The Irish government will maintain the level of support it provides to diaspora communities abroad, Irish Foreign Minister Charlie Flanagan confirmed on Tuesday after the Irish budget was unveiled.

“I am also extremely pleased that in line with our recently launched diaspora policy Global Irish, Budget 2016 will see my department maintain its steadfast support for Irish community and diaspora groups in very many corners of the world through €11.6 million in funding under the Emigrant Support Program,” said Flanagan.

The budget also provided funding for ongoing modernization of the Passport Service, and further development of consular assistance capacities.

Flanagan also confirmed that Irish job creation, export growth and promoting Ireland’s attractiveness for investment, tourism and education will remain and develop as key priorities for the Department of Foreign Affairs and Trade and Ireland’s network of diplomatic missions. A seven percent increase in Official Development Aid budget has brought the overall budget up to €640 million.

“Passport demand has surged in the last 15 years – up from 388,000 in 2000 to 630,000 in 2014. Already this year 580,000 passports have issued, up 8.7% on the same period last year. As demand for passports continues to grow, I want to ensure that our Passport Service continues to deliver the very highest levels of customer service and to maintain the integrity and excellent international standing of the Irish passport,” Flanagan said.

“I intend to introduce new, world-class technologies to radically re-shape how Irish passports are delivered over the next three years and €4 million has been secured in Budget 2016 to achieve this goal. The next phase of modernization will include a more streamlined passport applications system, a facility for online renewals, a stronger focus on first-time applicants and tightening up even further against any attempts at passport-related fraud. It will also ensure a more seamless and consistent service for Irish citizens wherever they apply for a passport around the world.”

Flanagan also committed to ensuring that Ireland’s consular services abroad remain strong and ready for immediate assistance.
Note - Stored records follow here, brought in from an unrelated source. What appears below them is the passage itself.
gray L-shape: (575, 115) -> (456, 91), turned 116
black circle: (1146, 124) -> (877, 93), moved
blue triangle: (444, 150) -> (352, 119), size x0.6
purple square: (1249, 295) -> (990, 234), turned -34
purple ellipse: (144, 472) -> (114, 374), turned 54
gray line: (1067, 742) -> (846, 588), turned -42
He said some 1,600 Irish citizens each year seek consular assistance while abroad – the most tragic in the U.S. this year being the Berkeley balcony collapse that resulted in the deaths of five Irish students and one Irish American.
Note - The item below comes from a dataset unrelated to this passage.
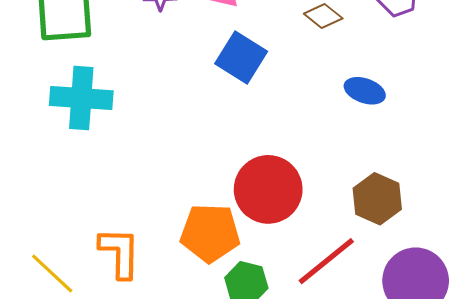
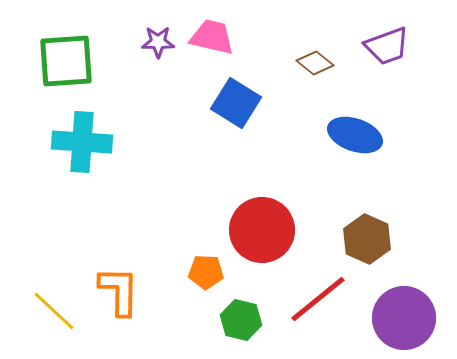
blue ellipse: (365, 91) -> (355, 135), size x1.4
orange pentagon: (210, 233) -> (206, 272), size x0.6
“To ensure that we can sustain this quality in the face of new global challenges and anticipated additional demand for consular assistance in non-traditional geographic locations and on increasingly complex issues, we will use our 2016 budgetary allocation to reinforce our consular crisis response capacity. This will focus in particular on communicating in new and better ways with Irish citizens traveling abroad and on developing innovative methods of providing advice and services quickly to those who need help most,” Flanagan said.